PROBLEM STATEMENT: In the article on the Wupperthal fire, rewrite the passage starting at "TimesLIVE was unable" and ending at "the remote town.", swapping "landlines" for "phone lines".

SELECTED PASSAGE:
[Start of section]
Scramble to feed and clothe victims of Wupperthal inferno
Holidaymakers in the remote Cederberg district of the Western Cape have rallied together to help victims of a devastating fire that destroyed much of the town of Wupperthal on Sunday.
Cash donations, food and water are on their way to the more than 200 people left homeless by the blaze that razed at least 40 homes, the town hall and several historic buildings, including a shoe factory and part of the local Moravian Mission Station.
Willem Lambrechts, co-owner of a SuperSpar in nearby Clanwilliam, and his staff were coordinating relief efforts on behalf of some of their regular clients wishing to help.
The shop itself as well as the Spar Group were also donating food, Lambrechts said. “A lot of things are happening at the same time now and we are glad for each and every donation. We are putting it all together and will transport it to Wupperthal and hand it over to leaders of the Moravian church,” Lambrechts said.
Wupperthal developed alongside a Moravian church mission station. The town is also known for its shoe factory that produces quality veldskoene and is a popular stopover during the Namaqualand flower season. Pictures circulating on social media on Monday of the burnt out church façade prompted widespread shock and sympathy.
President Cyril Ramaphosa on Monday expressed his sadness at the destruction.
“The nation’s thoughts go out to the people of Wupperthal who have suffered terrible personal losses alongside cultural assets that are of importance to all South Africans and especially Moravian congregations across the Western Cape,” he said in a statement.
Ramaphosa said government, notably the departments of local government and arts and culture, would work with the Wupperthal community to being relief to the area.
He commended initiatives launched by various communities and organisations to assist residents.
Some concerned residents of nearby Clanwilliam rallied holidaymakers to drop off provisions at the local NG Kerk, with other donations coming from Cape Town and Vredendal.
Michelle Korevaar, founder of non-profit organisation ChangeMakersHope, said she was touched by the outpouring of festive season charity. “My Facebook has just exploded. It is just wonderful that people at this time of year aren’t just thinking about themselves.”
“What we need to be thinking about is that the whole infrastructure of a town needs to be rebuilt,” said Korevaar, who visited the town on Monday to drop off clothing and basic provisions.
TimesLIVE was unable to reach fire victims by phone as communication infrastructure, including landlines, was destroyed by the blaze.
“The nearest contact we have is with a town near Wupperthal on the mountains,” said AJ Brandt who grew in the remote town.
Brandt said there were 120 to 150 houses in Wupperthal.
Another problem was the fire damaging some of the water infrastructure but the fire brigade fought the blaze with water from the nearby Tra Tra river.
The Moravian church could not be reached for comment.
Korevaar said the fire may have been sparked by residents who were smoking beehives in windy conditions. Gale force conditions then caused the fire to get out of control.
Fire victims are being accommodated in the town’s remaining homes, in the absence of the town hall which also burnt down, said Korevaar.
[End of section]
[Stored data]
[Start of section]
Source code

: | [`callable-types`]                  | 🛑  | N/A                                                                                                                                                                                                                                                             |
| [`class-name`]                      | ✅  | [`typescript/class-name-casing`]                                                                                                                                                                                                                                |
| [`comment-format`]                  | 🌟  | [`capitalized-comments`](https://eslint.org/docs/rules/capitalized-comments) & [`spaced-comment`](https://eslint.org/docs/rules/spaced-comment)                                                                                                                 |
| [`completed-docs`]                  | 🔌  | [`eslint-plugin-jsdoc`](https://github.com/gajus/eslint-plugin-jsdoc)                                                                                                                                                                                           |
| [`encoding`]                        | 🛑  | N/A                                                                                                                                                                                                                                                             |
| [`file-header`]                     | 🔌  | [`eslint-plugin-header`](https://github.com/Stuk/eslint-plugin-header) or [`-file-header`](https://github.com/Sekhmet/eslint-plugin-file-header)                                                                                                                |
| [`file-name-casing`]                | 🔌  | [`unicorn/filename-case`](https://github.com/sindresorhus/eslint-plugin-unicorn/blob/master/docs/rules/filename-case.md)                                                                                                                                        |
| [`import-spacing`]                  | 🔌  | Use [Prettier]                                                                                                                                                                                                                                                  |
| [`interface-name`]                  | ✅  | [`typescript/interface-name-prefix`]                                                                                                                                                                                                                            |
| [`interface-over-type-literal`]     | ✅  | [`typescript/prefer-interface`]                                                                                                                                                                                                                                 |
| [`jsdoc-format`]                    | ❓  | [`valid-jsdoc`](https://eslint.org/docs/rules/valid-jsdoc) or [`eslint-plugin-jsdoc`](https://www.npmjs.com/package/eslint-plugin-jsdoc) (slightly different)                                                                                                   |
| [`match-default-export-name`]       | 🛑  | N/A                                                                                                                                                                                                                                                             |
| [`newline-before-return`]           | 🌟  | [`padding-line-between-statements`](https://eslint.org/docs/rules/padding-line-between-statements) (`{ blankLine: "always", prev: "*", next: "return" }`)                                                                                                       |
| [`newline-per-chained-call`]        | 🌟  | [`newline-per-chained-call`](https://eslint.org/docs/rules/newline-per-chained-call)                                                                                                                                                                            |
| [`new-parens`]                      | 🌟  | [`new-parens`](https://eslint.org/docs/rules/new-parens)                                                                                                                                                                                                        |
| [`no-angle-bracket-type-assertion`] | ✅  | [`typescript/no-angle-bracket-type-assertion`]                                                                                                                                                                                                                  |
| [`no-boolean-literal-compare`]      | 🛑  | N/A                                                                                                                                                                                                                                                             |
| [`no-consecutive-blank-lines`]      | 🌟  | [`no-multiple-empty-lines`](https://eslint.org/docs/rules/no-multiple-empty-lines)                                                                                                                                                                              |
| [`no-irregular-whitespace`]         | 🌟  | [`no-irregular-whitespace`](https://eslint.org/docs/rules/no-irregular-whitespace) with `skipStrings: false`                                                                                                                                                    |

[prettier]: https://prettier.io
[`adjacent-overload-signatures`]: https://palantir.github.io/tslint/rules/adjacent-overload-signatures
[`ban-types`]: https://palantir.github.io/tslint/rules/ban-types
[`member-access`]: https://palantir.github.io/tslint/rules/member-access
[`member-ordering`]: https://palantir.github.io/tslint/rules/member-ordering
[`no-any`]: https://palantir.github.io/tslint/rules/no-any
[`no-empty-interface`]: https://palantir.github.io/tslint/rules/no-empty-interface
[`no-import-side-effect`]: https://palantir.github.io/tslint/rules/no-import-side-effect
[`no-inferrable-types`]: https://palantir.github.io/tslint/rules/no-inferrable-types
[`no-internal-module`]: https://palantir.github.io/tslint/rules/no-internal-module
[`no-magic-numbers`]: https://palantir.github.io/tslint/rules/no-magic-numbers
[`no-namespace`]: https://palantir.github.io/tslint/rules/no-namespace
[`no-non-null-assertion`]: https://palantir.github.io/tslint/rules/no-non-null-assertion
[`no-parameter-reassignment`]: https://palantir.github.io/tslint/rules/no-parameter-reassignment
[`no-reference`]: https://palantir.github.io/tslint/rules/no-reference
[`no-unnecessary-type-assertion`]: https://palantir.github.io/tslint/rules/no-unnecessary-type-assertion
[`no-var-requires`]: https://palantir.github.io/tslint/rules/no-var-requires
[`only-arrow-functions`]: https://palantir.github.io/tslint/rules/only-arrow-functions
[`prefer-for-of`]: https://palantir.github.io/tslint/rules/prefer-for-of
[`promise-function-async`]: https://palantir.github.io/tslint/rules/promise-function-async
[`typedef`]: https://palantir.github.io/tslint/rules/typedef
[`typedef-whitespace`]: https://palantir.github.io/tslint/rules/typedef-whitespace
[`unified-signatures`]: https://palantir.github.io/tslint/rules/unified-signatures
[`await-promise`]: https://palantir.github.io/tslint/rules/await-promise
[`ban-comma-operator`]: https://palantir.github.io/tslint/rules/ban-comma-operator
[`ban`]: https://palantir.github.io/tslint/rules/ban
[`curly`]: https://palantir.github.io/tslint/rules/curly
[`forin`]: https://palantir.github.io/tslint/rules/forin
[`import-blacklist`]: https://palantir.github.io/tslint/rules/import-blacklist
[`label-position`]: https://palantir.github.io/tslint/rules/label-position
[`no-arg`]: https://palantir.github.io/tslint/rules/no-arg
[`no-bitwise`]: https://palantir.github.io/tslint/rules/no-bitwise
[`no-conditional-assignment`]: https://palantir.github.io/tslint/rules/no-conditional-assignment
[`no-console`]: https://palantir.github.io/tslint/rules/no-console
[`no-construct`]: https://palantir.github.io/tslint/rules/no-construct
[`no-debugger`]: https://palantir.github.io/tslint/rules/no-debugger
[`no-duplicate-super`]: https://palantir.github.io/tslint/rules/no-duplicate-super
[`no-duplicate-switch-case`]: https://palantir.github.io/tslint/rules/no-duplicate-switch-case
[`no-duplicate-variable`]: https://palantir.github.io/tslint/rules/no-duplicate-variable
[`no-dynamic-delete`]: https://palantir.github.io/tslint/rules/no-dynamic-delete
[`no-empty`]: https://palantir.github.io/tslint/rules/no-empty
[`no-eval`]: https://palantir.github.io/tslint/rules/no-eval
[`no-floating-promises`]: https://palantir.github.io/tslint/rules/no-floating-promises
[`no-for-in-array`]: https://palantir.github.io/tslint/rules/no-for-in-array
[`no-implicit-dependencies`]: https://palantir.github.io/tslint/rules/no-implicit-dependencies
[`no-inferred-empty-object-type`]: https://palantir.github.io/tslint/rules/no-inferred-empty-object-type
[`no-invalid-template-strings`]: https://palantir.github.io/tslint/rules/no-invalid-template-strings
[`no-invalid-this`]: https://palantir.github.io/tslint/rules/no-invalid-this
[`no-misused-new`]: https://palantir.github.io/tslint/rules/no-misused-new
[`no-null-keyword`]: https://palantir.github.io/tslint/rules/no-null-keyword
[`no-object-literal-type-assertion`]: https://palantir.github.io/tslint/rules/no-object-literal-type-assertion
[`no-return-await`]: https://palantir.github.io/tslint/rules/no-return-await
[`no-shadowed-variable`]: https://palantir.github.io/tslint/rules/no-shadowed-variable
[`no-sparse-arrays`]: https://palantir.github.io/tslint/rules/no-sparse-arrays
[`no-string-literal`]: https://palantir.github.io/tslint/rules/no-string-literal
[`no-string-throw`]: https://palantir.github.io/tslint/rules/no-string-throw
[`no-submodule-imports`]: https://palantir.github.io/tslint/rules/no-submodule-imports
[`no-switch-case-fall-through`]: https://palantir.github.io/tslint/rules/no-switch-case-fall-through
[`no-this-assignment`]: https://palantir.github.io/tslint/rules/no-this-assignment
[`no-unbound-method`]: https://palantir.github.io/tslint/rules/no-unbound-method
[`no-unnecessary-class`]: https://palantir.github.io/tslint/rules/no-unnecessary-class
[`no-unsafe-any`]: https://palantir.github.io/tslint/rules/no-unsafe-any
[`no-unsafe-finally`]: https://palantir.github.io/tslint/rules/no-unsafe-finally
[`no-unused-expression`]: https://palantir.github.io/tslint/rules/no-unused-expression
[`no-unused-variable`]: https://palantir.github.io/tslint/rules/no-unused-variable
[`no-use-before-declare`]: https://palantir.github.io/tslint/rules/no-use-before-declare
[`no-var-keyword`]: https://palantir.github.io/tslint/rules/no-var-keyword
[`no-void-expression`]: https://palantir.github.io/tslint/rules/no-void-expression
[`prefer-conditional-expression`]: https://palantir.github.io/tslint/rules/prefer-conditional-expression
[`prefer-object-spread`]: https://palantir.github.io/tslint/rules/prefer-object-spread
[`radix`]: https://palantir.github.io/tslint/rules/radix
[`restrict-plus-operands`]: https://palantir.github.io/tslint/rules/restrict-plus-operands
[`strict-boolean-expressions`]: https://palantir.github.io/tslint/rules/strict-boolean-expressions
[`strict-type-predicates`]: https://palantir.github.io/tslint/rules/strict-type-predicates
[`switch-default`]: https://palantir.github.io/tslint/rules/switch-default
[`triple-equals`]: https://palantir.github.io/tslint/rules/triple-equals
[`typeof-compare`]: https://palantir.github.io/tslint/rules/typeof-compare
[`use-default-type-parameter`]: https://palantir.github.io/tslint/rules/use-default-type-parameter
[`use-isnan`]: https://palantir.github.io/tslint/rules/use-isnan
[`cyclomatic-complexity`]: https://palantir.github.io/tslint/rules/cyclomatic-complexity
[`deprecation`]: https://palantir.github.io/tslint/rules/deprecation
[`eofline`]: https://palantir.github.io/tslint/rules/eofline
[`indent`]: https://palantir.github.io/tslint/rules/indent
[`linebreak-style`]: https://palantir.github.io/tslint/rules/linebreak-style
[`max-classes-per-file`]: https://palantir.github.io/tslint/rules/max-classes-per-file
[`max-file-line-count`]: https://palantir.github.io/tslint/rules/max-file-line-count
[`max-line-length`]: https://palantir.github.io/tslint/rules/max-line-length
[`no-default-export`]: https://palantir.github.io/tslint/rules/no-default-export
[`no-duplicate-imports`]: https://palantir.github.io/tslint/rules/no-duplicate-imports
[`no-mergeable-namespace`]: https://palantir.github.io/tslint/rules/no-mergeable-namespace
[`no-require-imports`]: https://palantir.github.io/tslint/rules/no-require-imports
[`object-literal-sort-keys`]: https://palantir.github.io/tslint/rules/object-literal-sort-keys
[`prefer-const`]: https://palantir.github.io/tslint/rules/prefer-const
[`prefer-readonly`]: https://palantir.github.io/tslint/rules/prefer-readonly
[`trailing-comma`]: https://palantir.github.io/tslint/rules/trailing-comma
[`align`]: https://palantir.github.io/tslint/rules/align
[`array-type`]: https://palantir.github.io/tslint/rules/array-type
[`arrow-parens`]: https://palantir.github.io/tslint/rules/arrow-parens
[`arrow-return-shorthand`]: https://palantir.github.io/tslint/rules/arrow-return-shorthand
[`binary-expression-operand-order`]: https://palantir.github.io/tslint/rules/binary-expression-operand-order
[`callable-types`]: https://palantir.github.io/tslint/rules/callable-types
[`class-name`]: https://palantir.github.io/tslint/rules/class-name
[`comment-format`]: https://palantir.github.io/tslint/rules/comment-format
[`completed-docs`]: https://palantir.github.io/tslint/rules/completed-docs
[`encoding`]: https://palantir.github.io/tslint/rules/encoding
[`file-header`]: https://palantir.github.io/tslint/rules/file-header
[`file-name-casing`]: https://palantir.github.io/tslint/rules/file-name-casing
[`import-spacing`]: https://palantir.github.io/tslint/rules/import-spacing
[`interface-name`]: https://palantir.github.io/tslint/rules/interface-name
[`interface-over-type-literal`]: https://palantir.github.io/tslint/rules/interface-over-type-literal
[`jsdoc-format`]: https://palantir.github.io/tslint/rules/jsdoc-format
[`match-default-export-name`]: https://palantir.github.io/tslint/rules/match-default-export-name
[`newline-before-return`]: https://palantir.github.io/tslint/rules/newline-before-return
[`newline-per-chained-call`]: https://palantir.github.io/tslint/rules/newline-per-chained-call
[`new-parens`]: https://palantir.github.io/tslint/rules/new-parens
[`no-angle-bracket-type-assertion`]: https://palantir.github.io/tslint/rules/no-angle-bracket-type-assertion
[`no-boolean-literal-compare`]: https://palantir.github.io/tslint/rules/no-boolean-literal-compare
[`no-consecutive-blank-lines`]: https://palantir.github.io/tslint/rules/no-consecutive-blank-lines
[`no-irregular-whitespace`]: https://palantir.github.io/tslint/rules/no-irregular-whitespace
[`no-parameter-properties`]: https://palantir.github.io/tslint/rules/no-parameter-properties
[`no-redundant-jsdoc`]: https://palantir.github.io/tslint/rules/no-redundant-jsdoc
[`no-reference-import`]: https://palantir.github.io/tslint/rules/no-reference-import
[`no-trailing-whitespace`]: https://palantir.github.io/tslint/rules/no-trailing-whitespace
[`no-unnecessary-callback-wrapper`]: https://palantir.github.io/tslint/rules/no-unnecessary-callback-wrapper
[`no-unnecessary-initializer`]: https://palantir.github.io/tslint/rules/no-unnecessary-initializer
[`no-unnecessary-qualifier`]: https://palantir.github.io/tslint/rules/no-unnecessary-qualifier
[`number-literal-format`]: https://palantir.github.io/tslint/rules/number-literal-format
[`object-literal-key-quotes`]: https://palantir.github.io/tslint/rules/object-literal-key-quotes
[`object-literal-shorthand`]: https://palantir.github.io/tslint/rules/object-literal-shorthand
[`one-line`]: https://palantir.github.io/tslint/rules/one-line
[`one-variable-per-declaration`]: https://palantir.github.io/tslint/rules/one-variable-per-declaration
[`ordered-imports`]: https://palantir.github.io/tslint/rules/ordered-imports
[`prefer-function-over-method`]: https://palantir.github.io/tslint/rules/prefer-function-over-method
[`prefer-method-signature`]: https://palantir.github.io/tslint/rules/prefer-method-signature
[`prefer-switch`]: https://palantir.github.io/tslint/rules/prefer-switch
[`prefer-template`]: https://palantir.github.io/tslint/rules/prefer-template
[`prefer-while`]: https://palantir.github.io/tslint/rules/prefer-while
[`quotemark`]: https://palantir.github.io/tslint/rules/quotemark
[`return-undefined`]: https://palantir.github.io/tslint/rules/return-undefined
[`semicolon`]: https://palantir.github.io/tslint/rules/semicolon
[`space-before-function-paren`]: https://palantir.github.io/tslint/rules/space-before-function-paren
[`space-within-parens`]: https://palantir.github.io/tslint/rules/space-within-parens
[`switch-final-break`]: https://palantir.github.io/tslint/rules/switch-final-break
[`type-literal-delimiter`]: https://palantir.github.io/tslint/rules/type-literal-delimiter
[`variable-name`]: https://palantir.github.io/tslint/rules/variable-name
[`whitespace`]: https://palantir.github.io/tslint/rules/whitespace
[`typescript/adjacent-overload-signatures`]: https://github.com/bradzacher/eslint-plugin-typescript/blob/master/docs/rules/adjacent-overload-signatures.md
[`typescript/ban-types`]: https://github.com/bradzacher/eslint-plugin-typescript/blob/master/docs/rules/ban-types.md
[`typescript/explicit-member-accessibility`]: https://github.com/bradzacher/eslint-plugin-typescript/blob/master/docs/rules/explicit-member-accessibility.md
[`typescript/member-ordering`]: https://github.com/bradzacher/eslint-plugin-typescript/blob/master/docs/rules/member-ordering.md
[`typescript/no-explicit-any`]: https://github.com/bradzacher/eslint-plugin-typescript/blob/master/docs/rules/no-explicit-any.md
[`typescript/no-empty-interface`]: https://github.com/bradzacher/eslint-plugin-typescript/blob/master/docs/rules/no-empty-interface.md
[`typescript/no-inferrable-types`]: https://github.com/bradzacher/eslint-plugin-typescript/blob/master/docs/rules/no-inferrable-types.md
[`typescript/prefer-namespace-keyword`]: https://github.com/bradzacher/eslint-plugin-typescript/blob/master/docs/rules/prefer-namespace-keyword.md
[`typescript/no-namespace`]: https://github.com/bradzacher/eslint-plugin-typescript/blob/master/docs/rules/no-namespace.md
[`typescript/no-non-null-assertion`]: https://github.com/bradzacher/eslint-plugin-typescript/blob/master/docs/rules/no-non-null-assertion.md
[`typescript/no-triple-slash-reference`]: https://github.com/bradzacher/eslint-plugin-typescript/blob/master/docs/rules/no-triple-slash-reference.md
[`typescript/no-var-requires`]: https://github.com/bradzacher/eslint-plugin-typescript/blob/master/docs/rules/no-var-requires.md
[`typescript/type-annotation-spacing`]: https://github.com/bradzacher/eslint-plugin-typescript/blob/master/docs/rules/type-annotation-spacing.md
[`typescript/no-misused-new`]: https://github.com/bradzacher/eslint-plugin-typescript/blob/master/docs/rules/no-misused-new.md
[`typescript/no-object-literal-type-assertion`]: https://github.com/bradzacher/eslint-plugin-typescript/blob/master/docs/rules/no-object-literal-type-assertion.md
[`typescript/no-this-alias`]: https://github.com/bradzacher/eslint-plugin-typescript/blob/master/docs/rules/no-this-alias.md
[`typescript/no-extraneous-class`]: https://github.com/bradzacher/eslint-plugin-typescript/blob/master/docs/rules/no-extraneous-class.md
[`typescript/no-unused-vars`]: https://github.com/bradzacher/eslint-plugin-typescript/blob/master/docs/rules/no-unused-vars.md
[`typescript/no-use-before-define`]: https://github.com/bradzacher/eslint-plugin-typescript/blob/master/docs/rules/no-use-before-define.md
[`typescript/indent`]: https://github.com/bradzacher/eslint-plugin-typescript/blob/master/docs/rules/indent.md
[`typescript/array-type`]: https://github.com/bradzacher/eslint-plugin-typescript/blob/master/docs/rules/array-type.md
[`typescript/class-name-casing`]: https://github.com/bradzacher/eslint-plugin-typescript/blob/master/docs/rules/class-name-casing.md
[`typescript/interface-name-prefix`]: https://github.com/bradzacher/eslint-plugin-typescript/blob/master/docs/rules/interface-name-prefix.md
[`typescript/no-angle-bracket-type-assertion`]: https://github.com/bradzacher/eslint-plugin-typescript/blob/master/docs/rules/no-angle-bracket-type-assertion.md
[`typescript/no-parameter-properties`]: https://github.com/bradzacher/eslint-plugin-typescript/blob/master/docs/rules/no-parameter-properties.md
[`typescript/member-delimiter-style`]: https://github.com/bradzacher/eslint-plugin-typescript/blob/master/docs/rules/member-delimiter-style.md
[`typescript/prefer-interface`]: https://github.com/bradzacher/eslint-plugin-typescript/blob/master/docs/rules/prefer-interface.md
[End of section]
WRITTEN RESPONSE:
TimesLIVE was unable to reach fire victims by phone as communication infrastructure, including phone lines, was destroyed by the blaze.
“The nearest contact we have is with a town near Wupperthal on the mountains,” said AJ Brandt who grew in the remote town.